A) TUNEL of retinal sections of P23H rats treated with eye-drops containing Tat-µCL. Eye-drops containing saline (PBS), 1 mM Tat-µCL in saline, or 1 mM Tat-µCL in 0.1% HA were administered from PN 14 to 49 days. Eyes were enucleated at PN 30, 40, or 50 days. Retinal sections were stained with TUNEL (green) and DAPI (blue). B) Quantitative analysis of the number of TUNEL-positive cells in the ONL at PN 30, 40, and 50 days. Data are expressed as means ± standard deviation (n = 12 eyes (6 rats) per group). *P<0.05 and **P<0.01 versus the saline-treated group (t-test). Abbreviations: ONL, outer nuclear layer.

Figure 6. Determination of nuclear translocation of AIF in P23H rat retinas.

A) Eyes were enucleated at PN 40 days, and retinal sections were stained with AIF (red), TUNEL (green) and DAPI (blue). AIF was detected in photoreceptor cell nuclei. Arrows indicate localization of AIF in TUNEL-positive photoreceptor nuclei. B) Effects of eye-drop applications of Tat-µCL on nuclear translocation of AIF in P23H rats. Eye-drops containing saline (PBS), 1 mM Tat-µCL in saline, or 1 mM Tat-µCL in 0.1% HA were administered from PN 14 to 39 days. Eyes were enucleated at PN 40 days. Retinal sections were stained with AIF (red) and DAPI (blue). White circles indicate translocation of AIF inside photoreceptor nuclei (shown by pink color). Abbreviations: OS, photoreceptor outer segment; IS, photoreceptor inner segment; ONL, outer nuclear layer; INL, inner nuclear layer; GCL, ganglion cell layer.
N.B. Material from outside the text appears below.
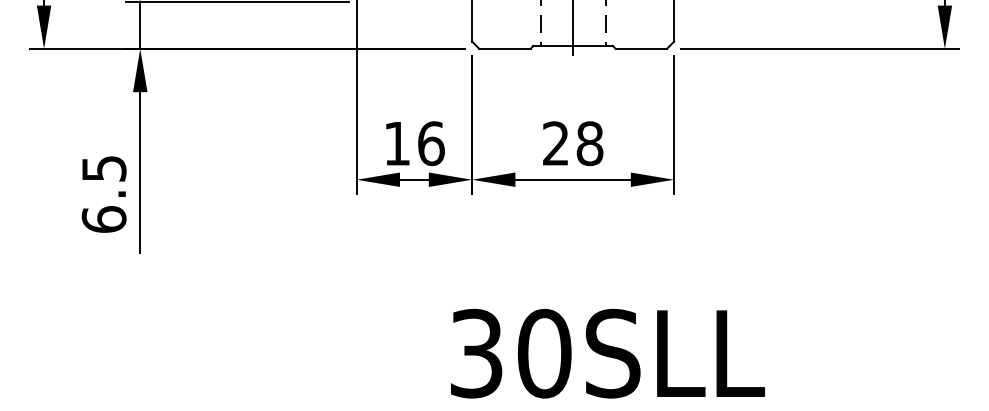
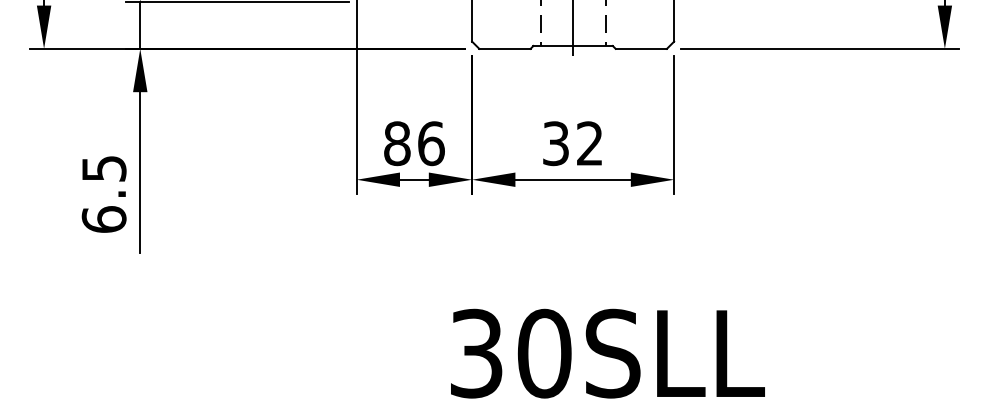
text at (397, 143): 16 -> 86
text at (573, 143): 28 -> 32
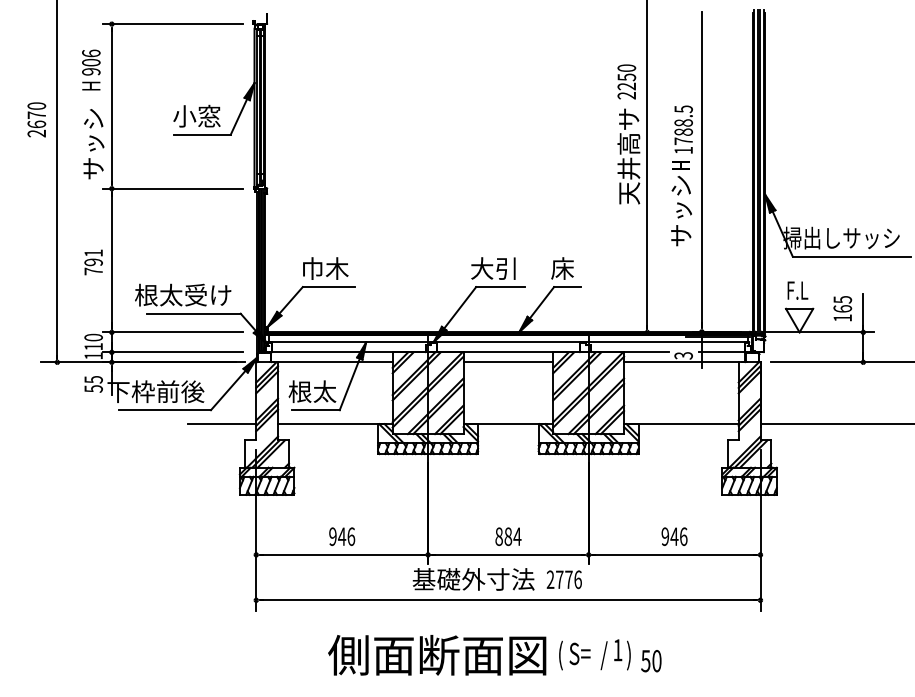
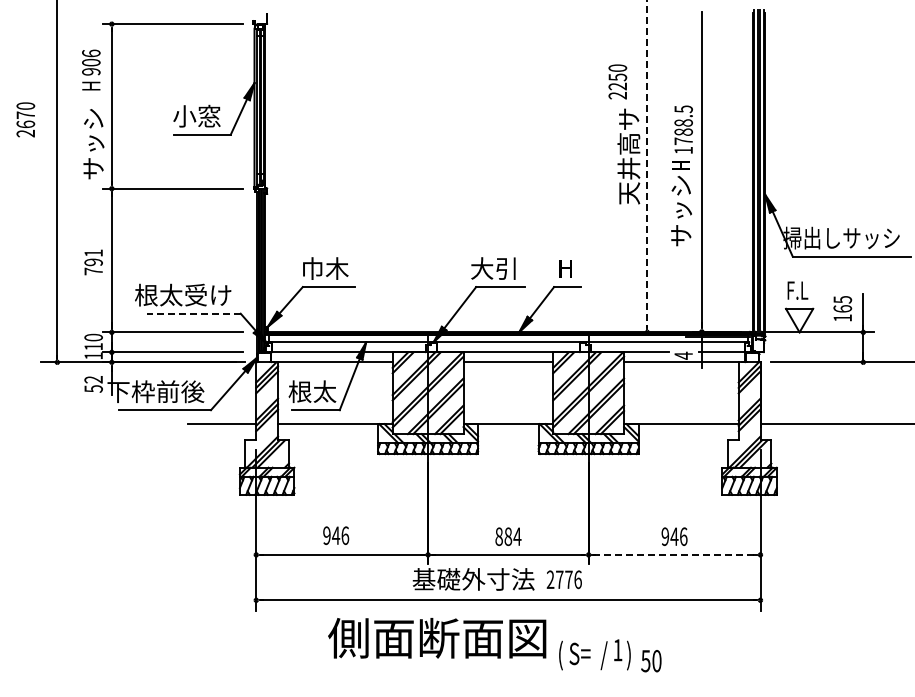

Figure 7. Effects of eye-drop applications of Tat-µCL on thickness of retinal layers in P23H rats.

A) Eye-drops containing saline (PBS), 1 mM Tat-µCL in saline, or 1 mM Tat-µCL in 0.1% HA were administered from PN 14 to 89 days. Eyes were enucleated at PN 30, 70, or 90 days. Retinal sections were stained with hematoxylin and eosin. B) Quantitative analysis of the thickness of ONL at PN 30, 70, and 90 days. Data are expressed as means ± standard deviation (n = 12 eyes (6 rats) per group). *P<0.05, **P<0.01, and ***P<0.001 versus the saline-treated group (t-test). Abbreviations: ONL, outer nuclear layer; INL, inner nuclear layer; GCL, ganglion cell layer.
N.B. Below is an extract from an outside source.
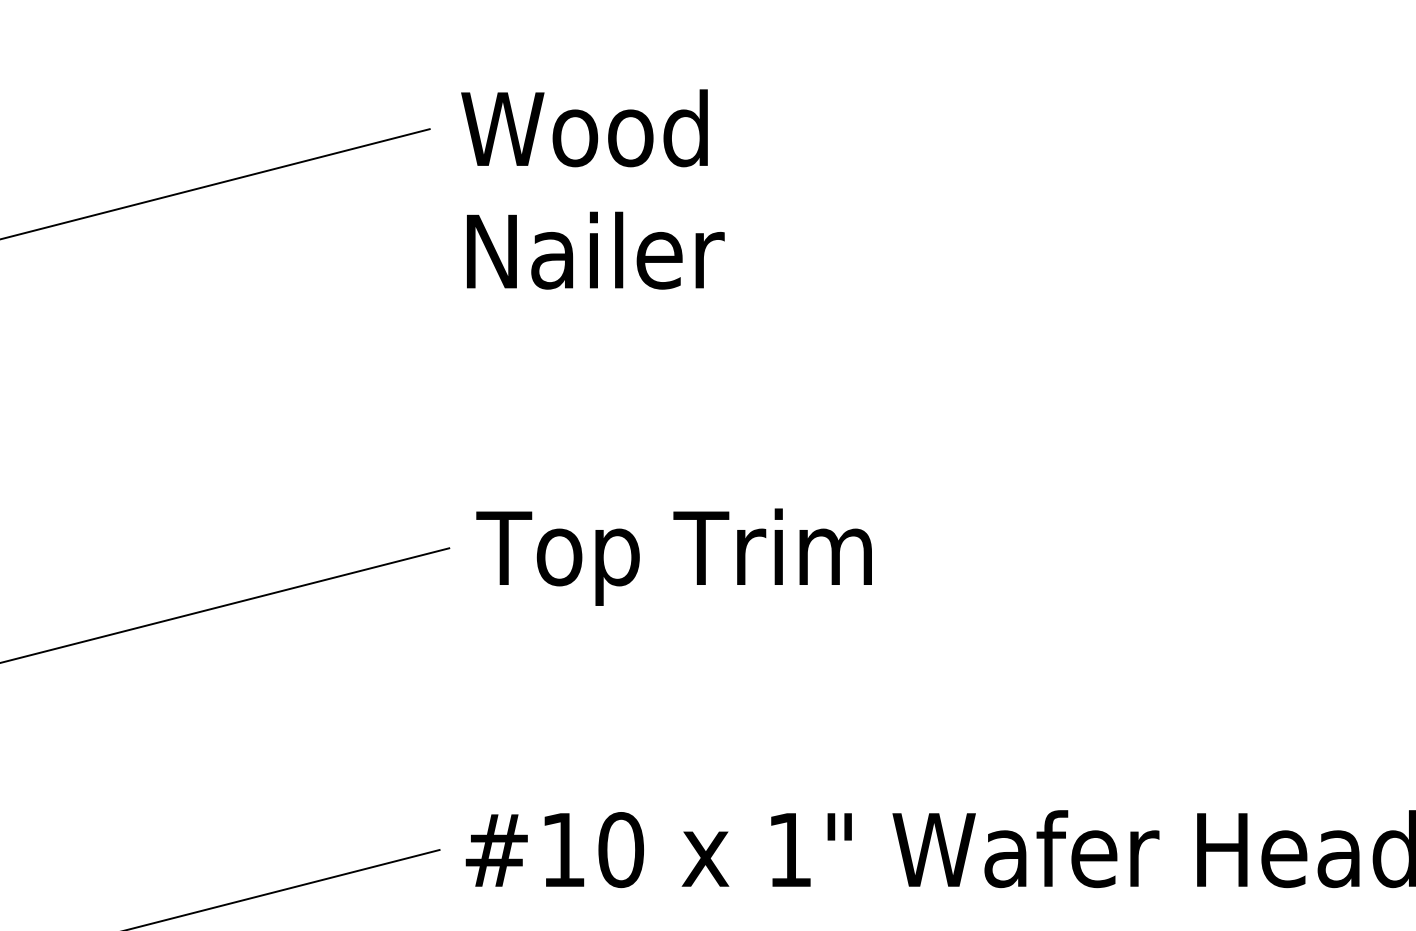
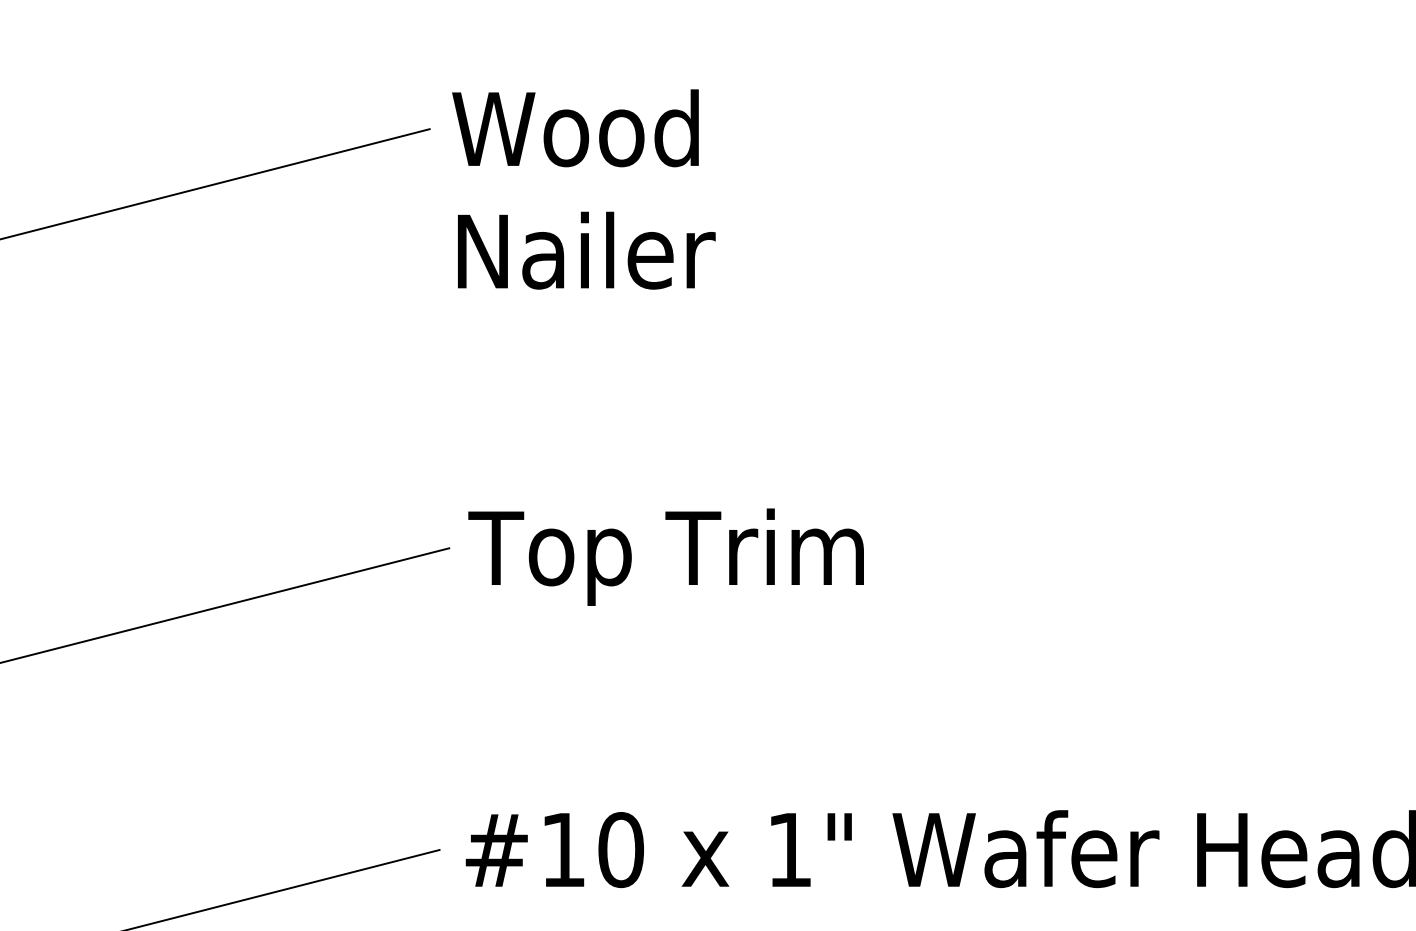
text at (592, 189) position: (592, 189) -> (583, 189)
text at (673, 556) position: (673, 556) -> (665, 556)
Figure 8. Effects of eye-drop applications of Tat-µCL on ERG in P23H rats.

A) Representative ERG traces. Eye-drops containing vehicle (PBS) or 1 mM Tat-µCL in saline were administered to P23H rats from PN 14 to 89 days. Scotopic ERGs were recorded at PN 30, 70, or 90 days. B) Mean amplitudes of photoreceptor-derived a-waves. C) Mean amplitudes of Müller cells-derived b-waves. Data are expressed as means ± standard deviation (n = 8 eyes (8 rats) per group). *P<0.05 and **P<0.01 versus the vehicle-treated group (t-test).